Activity. When the records are reproduced, each one must match exactly, and no picture may be kept.

Pictured people or hands with joints.
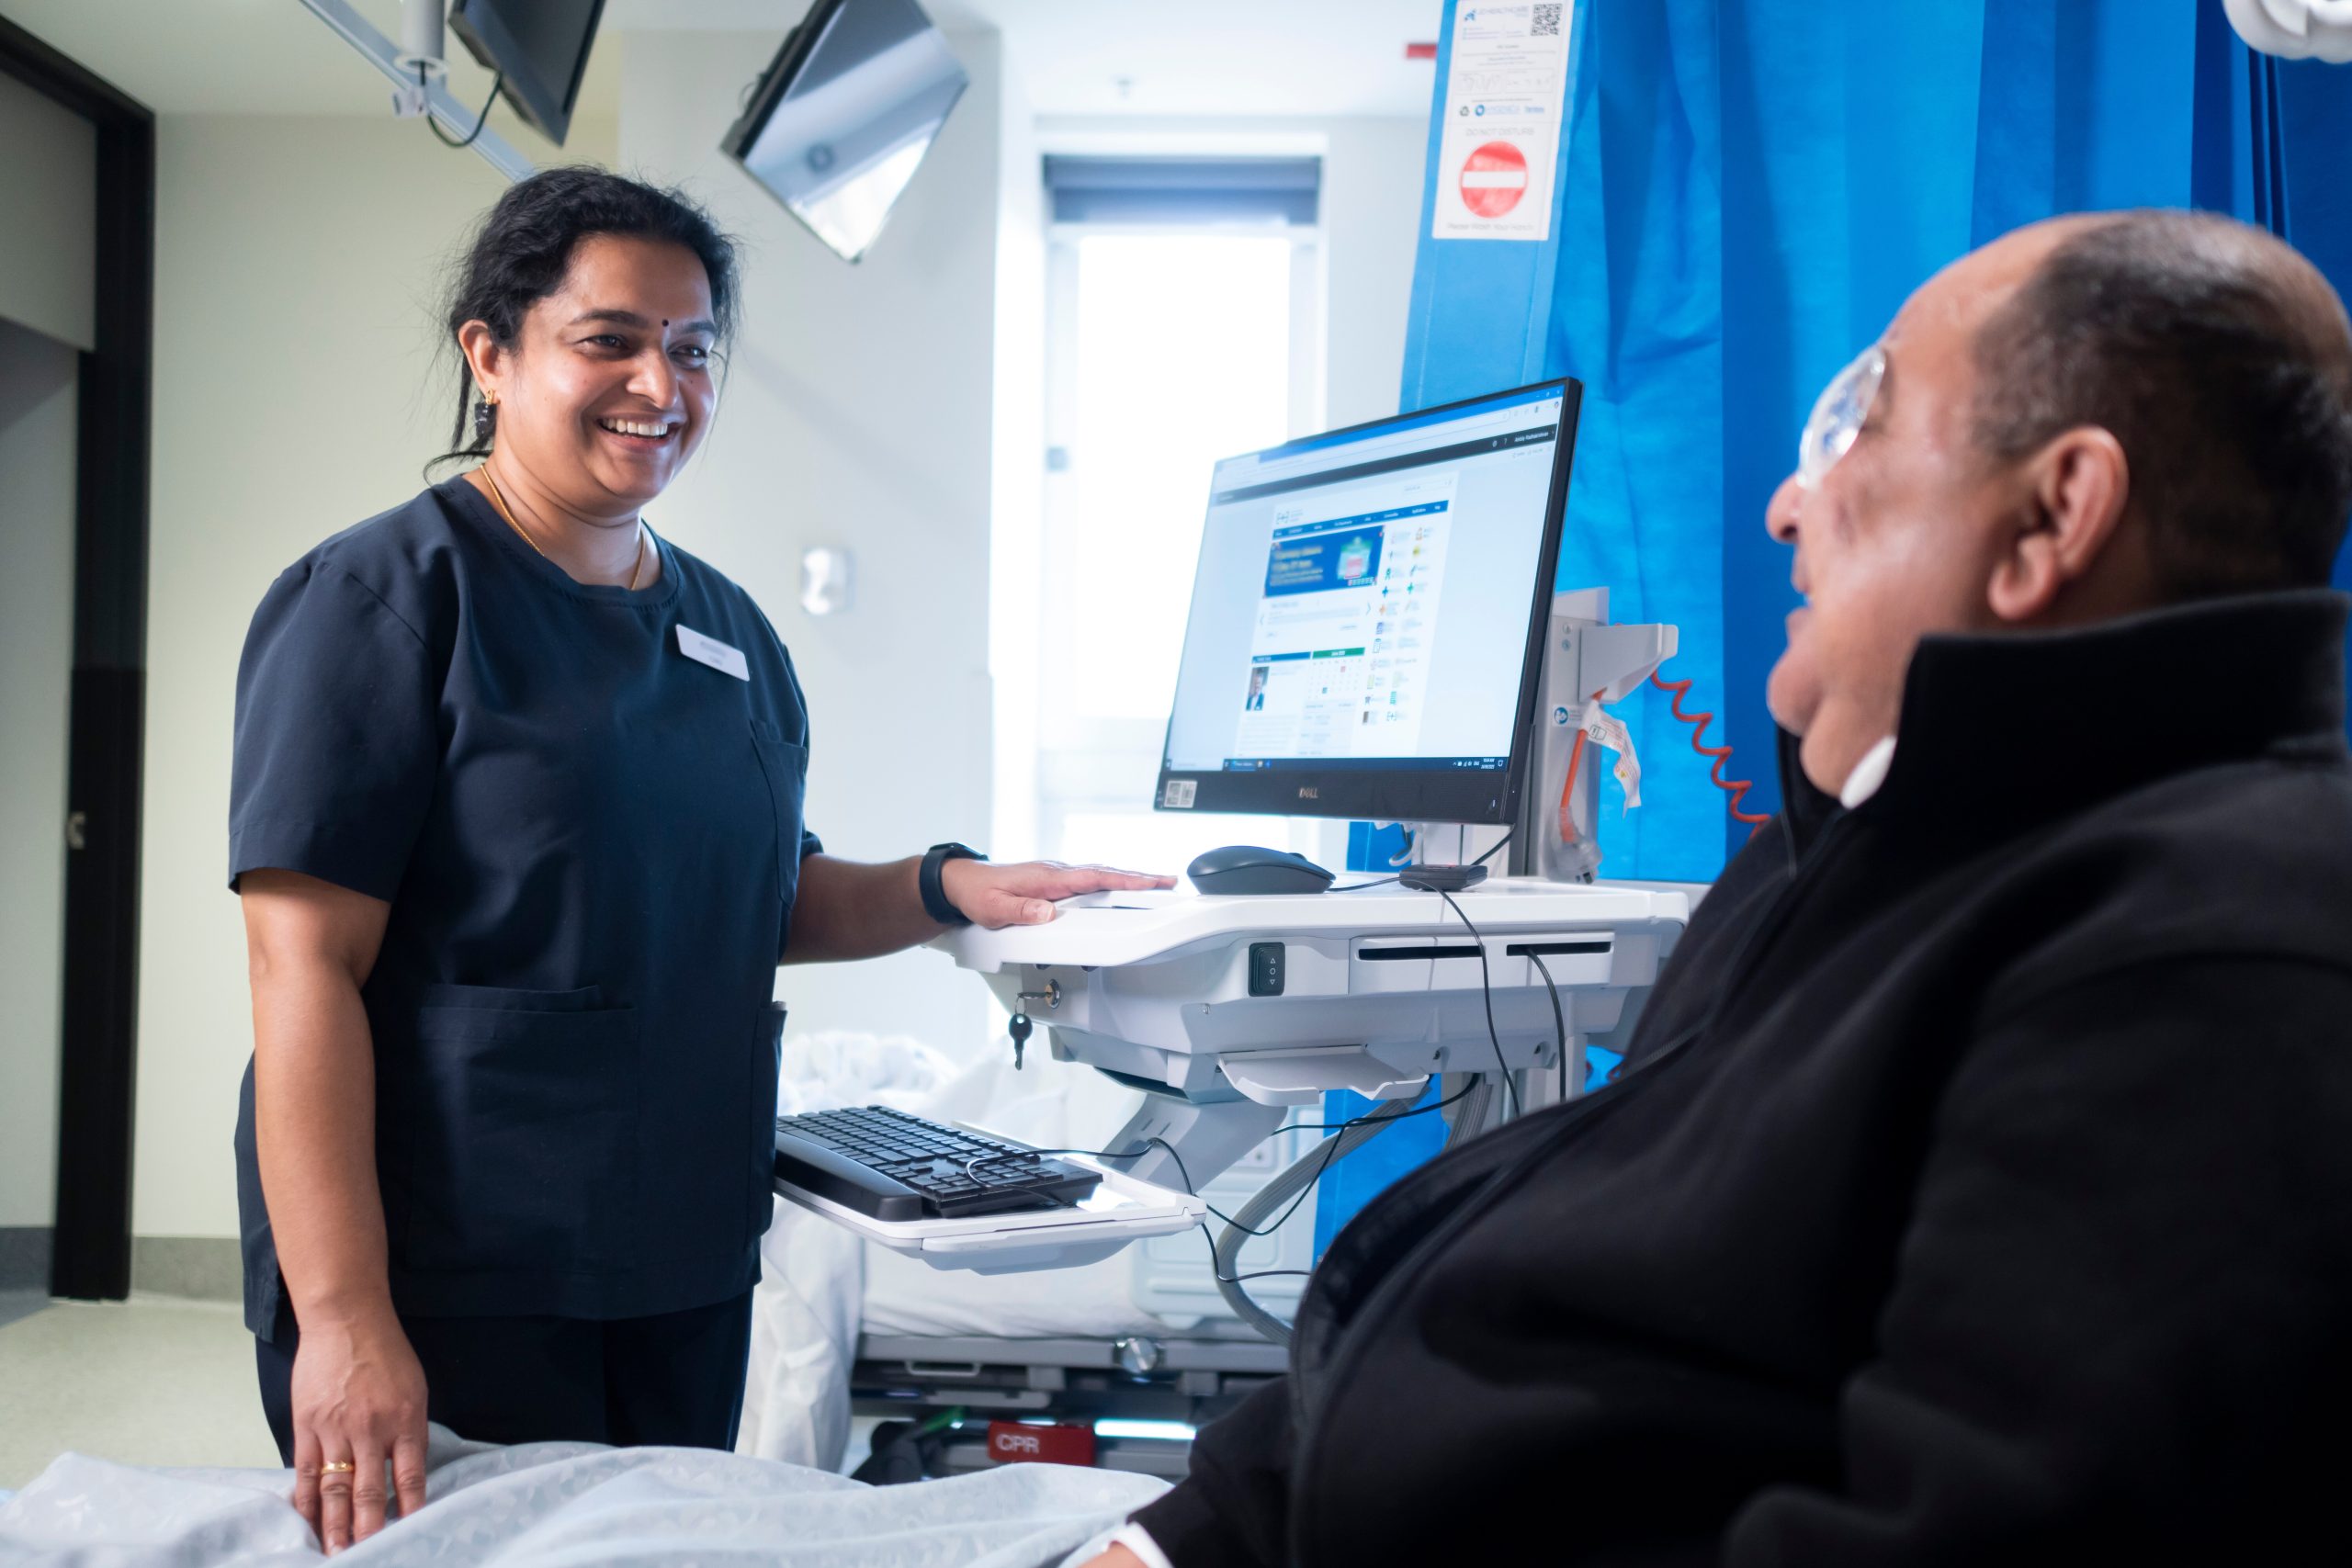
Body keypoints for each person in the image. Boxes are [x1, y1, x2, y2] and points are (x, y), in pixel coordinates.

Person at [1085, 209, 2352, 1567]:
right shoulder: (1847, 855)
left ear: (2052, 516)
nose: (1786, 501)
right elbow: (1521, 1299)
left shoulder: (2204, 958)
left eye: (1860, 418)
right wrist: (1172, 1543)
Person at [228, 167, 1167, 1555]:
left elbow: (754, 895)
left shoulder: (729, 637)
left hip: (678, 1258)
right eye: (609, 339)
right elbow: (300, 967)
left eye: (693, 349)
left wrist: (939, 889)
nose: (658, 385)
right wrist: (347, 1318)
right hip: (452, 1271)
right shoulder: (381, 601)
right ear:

Exercise result.
Body keypoints for each person in the image. Boxes are [x1, y1, x2, y2] and points are (x, y), in pixel coordinates.

Person at [1085, 209, 2352, 1567]:
right shoulder: (1847, 855)
left ear: (2052, 516)
nose: (1786, 501)
right elbow: (1521, 1299)
left shoulder: (2204, 958)
left eye: (1860, 418)
right wrist: (1172, 1543)
Person at [228, 167, 1167, 1555]:
left elbow: (754, 895)
left shoulder: (729, 637)
left hip: (678, 1258)
right eye: (609, 339)
right elbow: (300, 967)
left eye: (693, 349)
left wrist: (939, 889)
nose: (658, 385)
right wrist: (347, 1318)
right hip: (452, 1271)
right shoulder: (381, 601)
right ear:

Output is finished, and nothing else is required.